Updated November 13, 2020 - 3:31 pm
The Nevada System of Higher Education’s Board of Regents voted unanimously Friday to pursue a national search for a new Nevada State College president.
Current President Bart Patterson — who has been on the job for nearly a decade — announced in March that he’s stepping down at the end of June when his contract ends.
Patterson is the longest-serving president for the college, which opened in 2002 and has more than 7,000 students at its Henderson campus. He started as interim president in 2011 and was appointed to the position permanently the following year.
NSHE Chancellor Melody Rose recommended moving forward with a national search. The cost may exceed $25,000, according to meeting materials posted online.
The plan is to identify a search consultant before the end of the year and hopefully have a group of presidential finalists on campus in April, Rose wrote in a memo to the board.
Rose told regents Friday the intent would be to have a new president in place by the time of Patterson’s departure.
Laura Naumann, chair of Nevada State College’s Faculty Senate, told regents there’s overwhelming support for a national search. She also thanked Patterson for his work.

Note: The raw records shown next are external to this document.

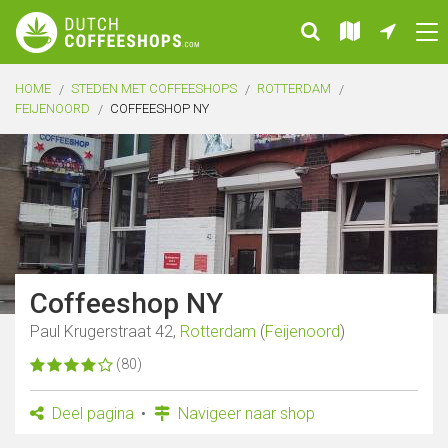
HOME
STEDEN MET COFFEESHOPS
ROTTERDAM
FEIJENOORD
COFFEESHOP NY
Coffeeshop NY
Paul Krugerstraat 42,
Rotterdam
(
Feijenoord
)
(80)
Deel pagina
Navigeer naar shop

“It will certainly be an end of an era and we are very thankful for his leadership through lots of times and helping us with our current levels of growth and success at where our students are at.”
In response to a question from a regent, Rose said the cost of a national search “is not insignificant” and the price will be one way NSHE will review search consultant proposals. Cost sensitivity occurs at any time, but particularly now, she said.
NSHE and the college held two virtual forums in early October to gather input on whether to pursue a national search for a president or appoint an interim president.
Of those who responded to a real-time anonymous poll, 91 percent favored a national search. In total, 78 people — including Nevada State College employees, students, alumni and community members — participated in the forums.
In addition to the college’s presidential search, the state’s higher education system has been busy this year responding to turnover and hiring new top leaders.
UNLV President Keith Whitfield started on the job in late August, Rose began in early September and University of Nevada, Reno President Brian Sandoval started in early October.
Also, Desert Research Institute President Kumud Acharya was appointed to his position permanently in September after filling the role on an interim basis for a year.